**ACTIVITY:**
Look through the data that follows and copy each line with the string "input".

**PROVIDED DATA:**

◆ ◆ ◆ ◆

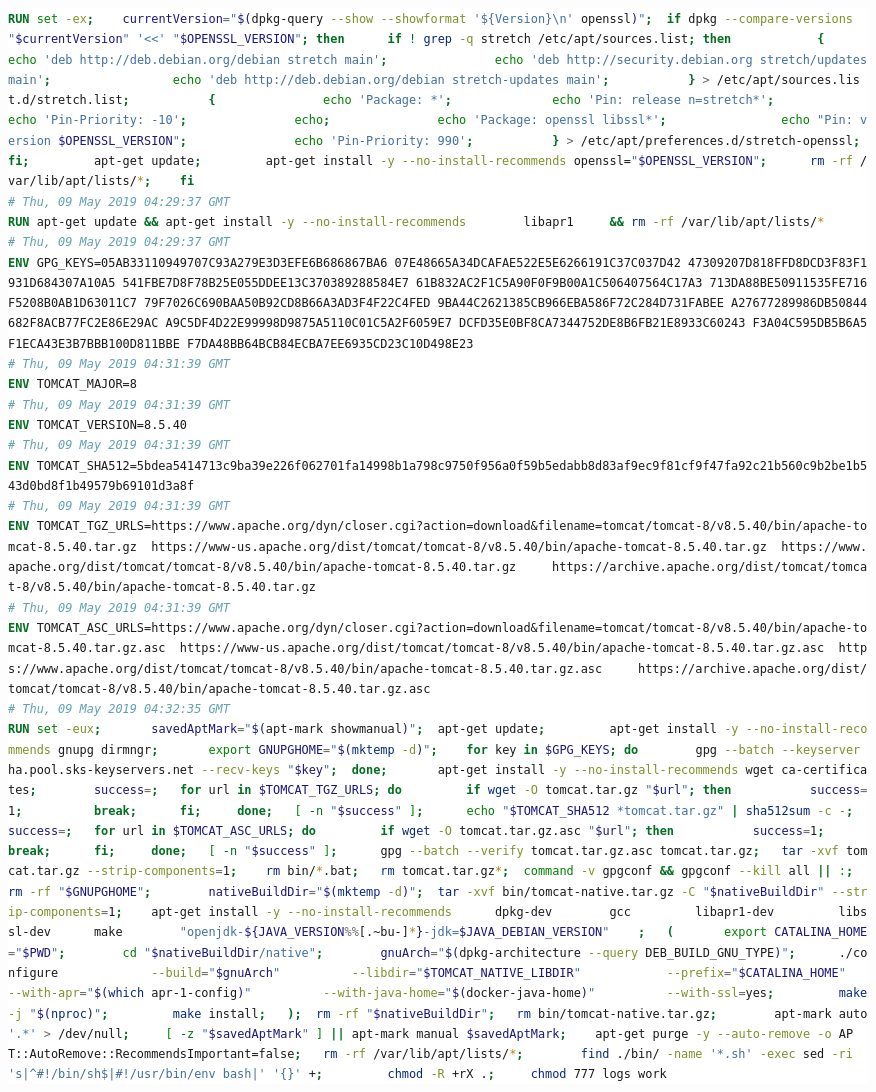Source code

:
 ```dockerfile
RUN set -ex; 	currentVersion="$(dpkg-query --show --showformat '${Version}\n' openssl)"; 	if dpkg --compare-versions "$currentVersion" '<<' "$OPENSSL_VERSION"; then 		if ! grep -q stretch /etc/apt/sources.list; then 			{ 				echo 'deb http://deb.debian.org/debian stretch main'; 				echo 'deb http://security.debian.org stretch/updates main'; 				echo 'deb http://deb.debian.org/debian stretch-updates main'; 			} > /etc/apt/sources.list.d/stretch.list; 			{ 				echo 'Package: *'; 				echo 'Pin: release n=stretch*'; 				echo 'Pin-Priority: -10'; 				echo; 				echo 'Package: openssl libssl*'; 				echo "Pin: version $OPENSSL_VERSION"; 				echo 'Pin-Priority: 990'; 			} > /etc/apt/preferences.d/stretch-openssl; 		fi; 		apt-get update; 		apt-get install -y --no-install-recommends openssl="$OPENSSL_VERSION"; 		rm -rf /var/lib/apt/lists/*; 	fi
# Thu, 09 May 2019 04:29:37 GMT
RUN apt-get update && apt-get install -y --no-install-recommends 		libapr1 	&& rm -rf /var/lib/apt/lists/*
# Thu, 09 May 2019 04:29:37 GMT
ENV GPG_KEYS=05AB33110949707C93A279E3D3EFE6B686867BA6 07E48665A34DCAFAE522E5E6266191C37C037D42 47309207D818FFD8DCD3F83F1931D684307A10A5 541FBE7D8F78B25E055DDEE13C370389288584E7 61B832AC2F1C5A90F0F9B00A1C506407564C17A3 713DA88BE50911535FE716F5208B0AB1D63011C7 79F7026C690BAA50B92CD8B66A3AD3F4F22C4FED 9BA44C2621385CB966EBA586F72C284D731FABEE A27677289986DB50844682F8ACB77FC2E86E29AC A9C5DF4D22E99998D9875A5110C01C5A2F6059E7 DCFD35E0BF8CA7344752DE8B6FB21E8933C60243 F3A04C595DB5B6A5F1ECA43E3B7BBB100D811BBE F7DA48BB64BCB84ECBA7EE6935CD23C10D498E23
# Thu, 09 May 2019 04:31:39 GMT
ENV TOMCAT_MAJOR=8
# Thu, 09 May 2019 04:31:39 GMT
ENV TOMCAT_VERSION=8.5.40
# Thu, 09 May 2019 04:31:39 GMT
ENV TOMCAT_SHA512=5bdea5414713c9ba39e226f062701fa14998b1a798c9750f956a0f59b5edabb8d83af9ec9f81cf9f47fa92c21b560c9b2be1b543d0bd8f1b49579b69101d3a8f
# Thu, 09 May 2019 04:31:39 GMT
ENV TOMCAT_TGZ_URLS=https://www.apache.org/dyn/closer.cgi?action=download&filename=tomcat/tomcat-8/v8.5.40/bin/apache-tomcat-8.5.40.tar.gz 	https://www-us.apache.org/dist/tomcat/tomcat-8/v8.5.40/bin/apache-tomcat-8.5.40.tar.gz 	https://www.apache.org/dist/tomcat/tomcat-8/v8.5.40/bin/apache-tomcat-8.5.40.tar.gz 	https://archive.apache.org/dist/tomcat/tomcat-8/v8.5.40/bin/apache-tomcat-8.5.40.tar.gz
# Thu, 09 May 2019 04:31:39 GMT
ENV TOMCAT_ASC_URLS=https://www.apache.org/dyn/closer.cgi?action=download&filename=tomcat/tomcat-8/v8.5.40/bin/apache-tomcat-8.5.40.tar.gz.asc 	https://www-us.apache.org/dist/tomcat/tomcat-8/v8.5.40/bin/apache-tomcat-8.5.40.tar.gz.asc 	https://www.apache.org/dist/tomcat/tomcat-8/v8.5.40/bin/apache-tomcat-8.5.40.tar.gz.asc 	https://archive.apache.org/dist/tomcat/tomcat-8/v8.5.40/bin/apache-tomcat-8.5.40.tar.gz.asc
# Thu, 09 May 2019 04:32:35 GMT
RUN set -eux; 		savedAptMark="$(apt-mark showmanual)"; 	apt-get update; 		apt-get install -y --no-install-recommends gnupg dirmngr; 		export GNUPGHOME="$(mktemp -d)"; 	for key in $GPG_KEYS; do 		gpg --batch --keyserver ha.pool.sks-keyservers.net --recv-keys "$key"; 	done; 		apt-get install -y --no-install-recommends wget ca-certificates; 		success=; 	for url in $TOMCAT_TGZ_URLS; do 		if wget -O tomcat.tar.gz "$url"; then 			success=1; 			break; 		fi; 	done; 	[ -n "$success" ]; 		echo "$TOMCAT_SHA512 *tomcat.tar.gz" | sha512sum -c -; 		success=; 	for url in $TOMCAT_ASC_URLS; do 		if wget -O tomcat.tar.gz.asc "$url"; then 			success=1; 			break; 		fi; 	done; 	[ -n "$success" ]; 		gpg --batch --verify tomcat.tar.gz.asc tomcat.tar.gz; 	tar -xvf tomcat.tar.gz --strip-components=1; 	rm bin/*.bat; 	rm tomcat.tar.gz*; 	command -v gpgconf && gpgconf --kill all || :; 	rm -rf "$GNUPGHOME"; 		nativeBuildDir="$(mktemp -d)"; 	tar -xvf bin/tomcat-native.tar.gz -C "$nativeBuildDir" --strip-components=1; 	apt-get install -y --no-install-recommends 		dpkg-dev 		gcc 		libapr1-dev 		libssl-dev 		make 		"openjdk-${JAVA_VERSION%%[.~bu-]*}-jdk=$JAVA_DEBIAN_VERSION" 	; 	( 		export CATALINA_HOME="$PWD"; 		cd "$nativeBuildDir/native"; 		gnuArch="$(dpkg-architecture --query DEB_BUILD_GNU_TYPE)"; 		./configure 			--build="$gnuArch" 			--libdir="$TOMCAT_NATIVE_LIBDIR" 			--prefix="$CATALINA_HOME" 			--with-apr="$(which apr-1-config)" 			--with-java-home="$(docker-java-home)" 			--with-ssl=yes; 		make -j "$(nproc)"; 		make install; 	); 	rm -rf "$nativeBuildDir"; 	rm bin/tomcat-native.tar.gz; 		apt-mark auto '.*' > /dev/null; 	[ -z "$savedAptMark" ] || apt-mark manual $savedAptMark; 	apt-get purge -y --auto-remove -o APT::AutoRemove::RecommendsImportant=false; 	rm -rf /var/lib/apt/lists/*; 		find ./bin/ -name '*.sh' -exec sed -ri 's|^#!/bin/sh$|#!/usr/bin/env bash|' '{}' +; 		chmod -R +rX .; 	chmod 777 logs work
```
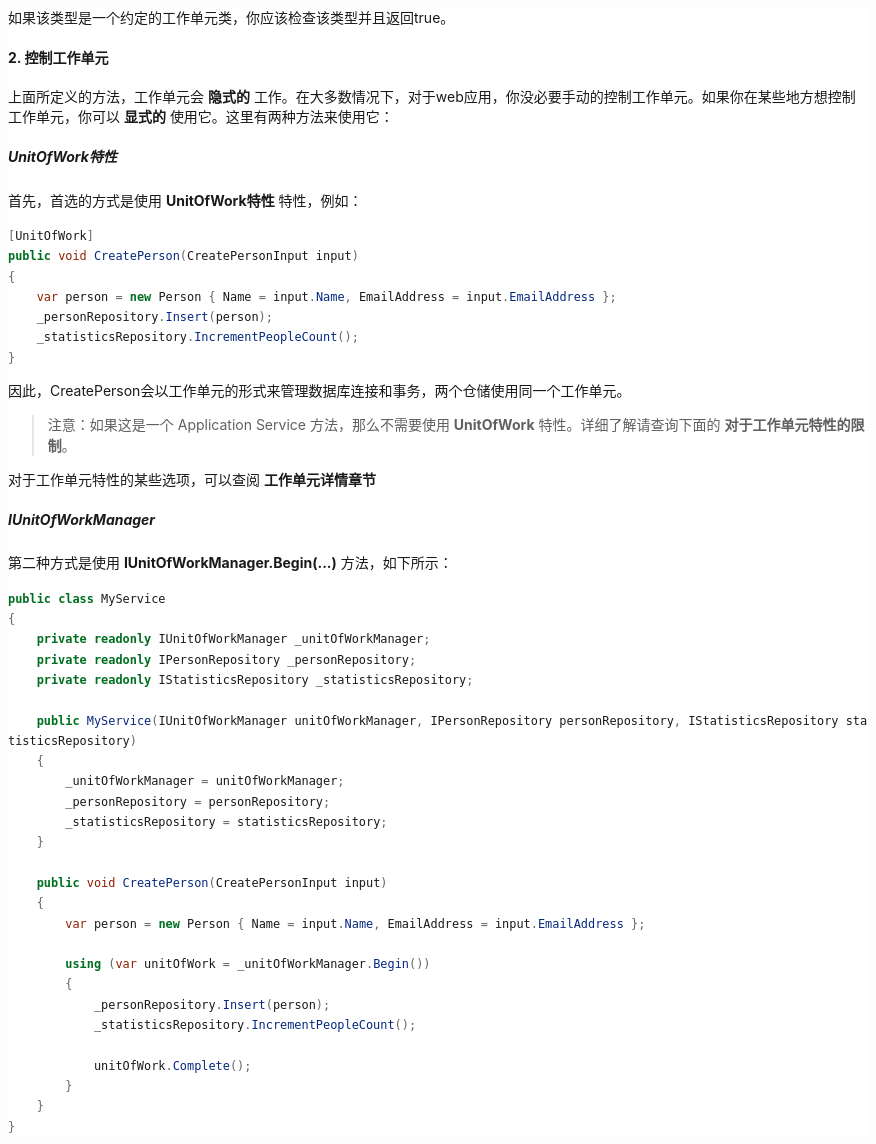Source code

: 如果该类型是一个约定的工作单元类，你应该检查该类型并且返回true。


#### 2. 控制工作单元

上面所定义的方法，工作单元会 **隐式的** 工作。在大多数情况下，对于web应用，你没必要手动的控制工作单元。如果你在某些地方想控制工作单元，你可以 **显式的** 使用它。这里有两种方法来使用它：

##### UnitOfWork特性

首先，首选的方式是使用 **UnitOfWork特性** 特性，例如：

```csharp
[UnitOfWork]
public void CreatePerson(CreatePersonInput input)
{
    var person = new Person { Name = input.Name, EmailAddress = input.EmailAddress };
    _personRepository.Insert(person);
    _statisticsRepository.IncrementPeopleCount();
}
```

因此，CreatePerson会以工作单元的形式来管理数据库连接和事务，两个仓储使用同一个工作单元。

> 注意：如果这是一个 Application Service 方法，那么不需要使用 **UnitOfWork** 特性。详细了解请查询下面的 **对于工作单元特性的限制**。

对于工作单元特性的某些选项，可以查阅 **工作单元详情章节**

##### IUnitOfWorkManager

第二种方式是使用 **IUnitOfWorkManager.Begin(...)** 方法，如下所示：

```csharp
public class MyService
{
    private readonly IUnitOfWorkManager _unitOfWorkManager;
    private readonly IPersonRepository _personRepository;
    private readonly IStatisticsRepository _statisticsRepository;

    public MyService(IUnitOfWorkManager unitOfWorkManager, IPersonRepository personRepository, IStatisticsRepository statisticsRepository)
    {
        _unitOfWorkManager = unitOfWorkManager;
        _personRepository = personRepository;
        _statisticsRepository = statisticsRepository;
    }

    public void CreatePerson(CreatePersonInput input)
    {
        var person = new Person { Name = input.Name, EmailAddress = input.EmailAddress };

        using (var unitOfWork = _unitOfWorkManager.Begin())
        {
            _personRepository.Insert(person);
            _statisticsRepository.IncrementPeopleCount();

            unitOfWork.Complete();
        }
    }
}
```

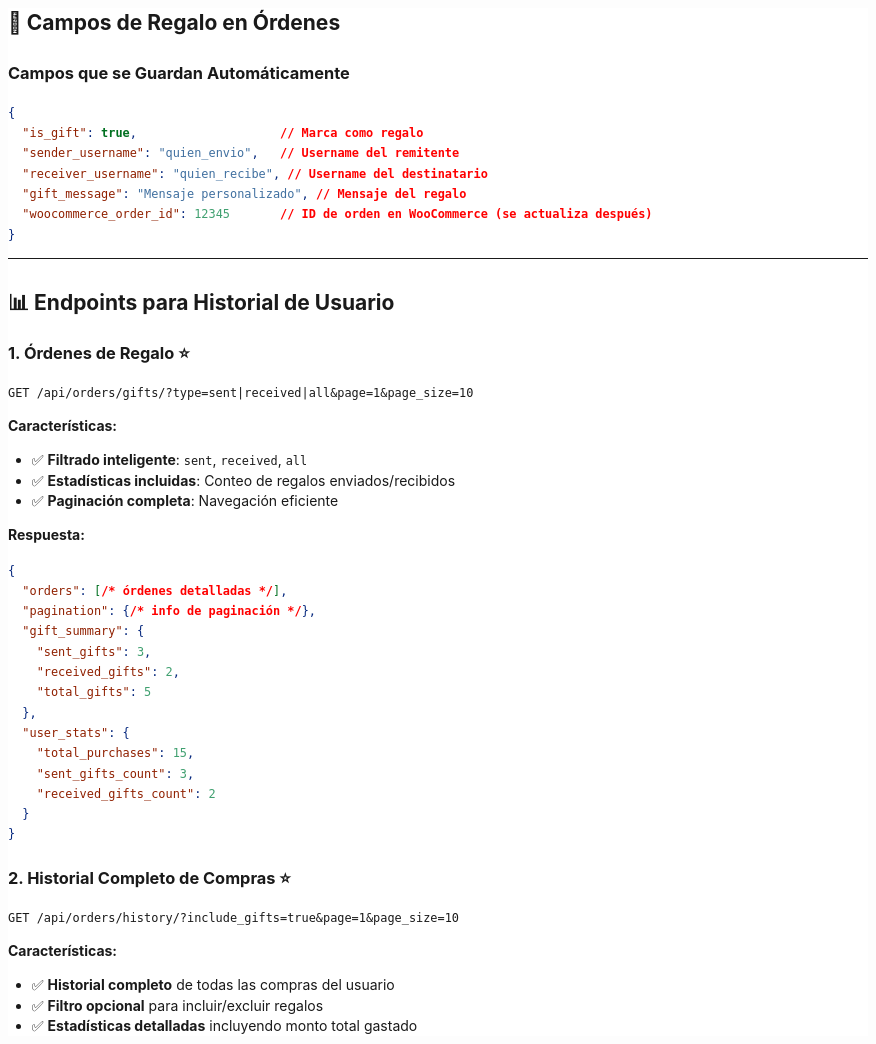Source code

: 
## 🎁 **Campos de Regalo en Órdenes**

### **Campos que se Guardan Automáticamente**
```json
{
  "is_gift": true,                    // Marca como regalo
  "sender_username": "quien_envio",   // Username del remitente
  "receiver_username": "quien_recibe", // Username del destinatario
  "gift_message": "Mensaje personalizado", // Mensaje del regalo
  "woocommerce_order_id": 12345       // ID de orden en WooCommerce (se actualiza después)
}
```

---

## 📊 **Endpoints para Historial de Usuario**

### **1. Órdenes de Regalo** ⭐
```
GET /api/orders/gifts/?type=sent|received|all&page=1&page_size=10
```

**Características:**
- ✅ **Filtrado inteligente**: `sent`, `received`, `all`
- ✅ **Estadísticas incluidas**: Conteo de regalos enviados/recibidos
- ✅ **Paginación completa**: Navegación eficiente

**Respuesta:**
```json
{
  "orders": [/* órdenes detalladas */],
  "pagination": {/* info de paginación */},
  "gift_summary": {
    "sent_gifts": 3,
    "received_gifts": 2,
    "total_gifts": 5
  },
  "user_stats": {
    "total_purchases": 15,
    "sent_gifts_count": 3,
    "received_gifts_count": 2
  }
}
```

### **2. Historial Completo de Compras** ⭐
```
GET /api/orders/history/?include_gifts=true&page=1&page_size=10
```

**Características:**
- ✅ **Historial completo** de todas las compras del usuario
- ✅ **Filtro opcional** para incluir/excluir regalos
- ✅ **Estadísticas detalladas** incluyendo monto total gastado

◆ ◆ ◆ ◆

**SOLUTION TO THIS TASK:**
public void CreatePerson(CreatePersonInput input)
    var person = new Person { Name = input.Name, EmailAddress = input.EmailAddress };
    public void CreatePerson(CreatePersonInput input)
        var person = new Person { Name = input.Name, EmailAddress = input.EmailAddress };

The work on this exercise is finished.